Idem, indice de confiance des industriels historiquement bas. Moins d'activité, c'est moins d'investissements, moins de bénéfices, et donc moins d'impôt sur les sociétés en plus de l'impact sur la TVA. Moins d'embauche (sauf en intérim), donc des comptes sociaux dégradés (moins de cotisations qui rentrent, plus d'indemnités à verser). Même les entreprises qui ont des capitaux ne les investissent que rarement: pourquoi faire quand l'appareil de production suffit à fournir une consommation atone et que des jours noirs sont prévisibles - surtout quand la crise bancaire génère des inquiétudes sur leur soutien dans le cas où il faudrait pallier un imprévu?
Le commerce extérieur? Le déficit se creuse d'année en année: on en est à 70 milliards annuels (à noter qu'il y a dix ans, les 35 heures qui ne furent pas une mesure judicieuse, euphémisme, existaient déjà et pourtant le commerce extérieur était équilibré. Le pouvoir UMP est passé par là, qui céda avec veulerie aux oukases de l'OMC)
L'immobilier? Ventes des promoteurs en berne (-21% sur deux ans) et cela entraîne la diminution des droits de mutation. La baisse de l'offre fait exploser les prix et de moins en moins de ménages accèdent à la propriété: forte demande de logements sociaux ou intermédiaires, que les organismes publics sont incapables d'offrir.
Les banques? On paye très cher les PDG pour conserver leurs compétences. Les dirigeants compétents les ont engagées à hauteur de 107 milliards en Espagne et en Italie, en plus d'être englués en Grèce (déjà trois milliards de pertes). Dans ces conditions elle sont contraintes d'écoper et de provisionner pour les pertes prévisibles. Un bon paquet d'impôt sur les bénéfices espéré de ce côté disparaîtra (si en plus il ne faudra pas dégager des milliards pour soutenir le secteur)
Le contexte économique international? Passons sur la crise américaine. Mais notre voisin, la vertueuse Allemagne qui sut faire des réformes courageuses qui porteront leurs fruits (traduction: payer des gens un euro de l'heure, multiplier le nombre de SDF dans un pays où c'était un phénomène presque inconnu, etc.) notre premier client et premier fournisseur, subit aussi une croissance nulle au second trimestre.
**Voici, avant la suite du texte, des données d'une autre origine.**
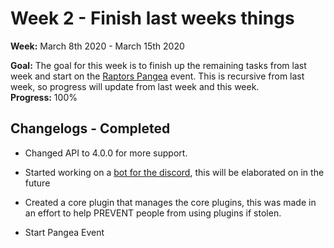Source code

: # Week 2 - Finish last weeks things
**Week:** March 8th 2020 - March 15th 2020

**Goal:** The goal for this week is to finish up the remaining tasks from last week and start on the [Raptors Pangea]() event. This is recursive from last week, so progress will update from last week and this week.<br />
**Progress:** 100%

## Changelogs - Completed
  + Changed API to 4.0.0 for more support.
  + Started working on a [bot for the discord](https://github.com/RaptorsMC/Development/projects/1), this will be elaborated on in the future
  + Created a core plugin that manages the core plugins, this was made in an effort to help PREVENT people from using plugins if stolen.

  + Start Pangea Event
Normal: les Teutons, seconds exportateurs mondiaux, vendent les 2/3 de leurs produits dans l'UE - ce qui met en exergue les pieds d'argile du colosse: si les pays qu'elle méprise tant cessent d'acheter, elle crèvera avec eux d'autant plus qu'elle a des problèmes structurels graves dont le moindre n'est pas une natalité catastrophique et un grand nombre de femmes au foyer: il y a peu d'actifs pour faire vivre la population.
Le premier communiqué de Lagarde, directrice du FMI? Elle somme les états européens de résoudre la quadrature du cercle en veillant à ne pas casser la croissance en résorbant les déficits. Que dire devant cette ineptie, puisque le système économique qu'elle a toujours prôné tenait pour postulat qur des comptes jugés sains étaient la condition même de la croissance?
Nous en revenons à la même conclusion: le système marche sur la tête et on ne voit pas d'issue à long terme: il ne peut fonctionner (en boitant) que quand la confiance règne. Or de confiance il n'y a plus.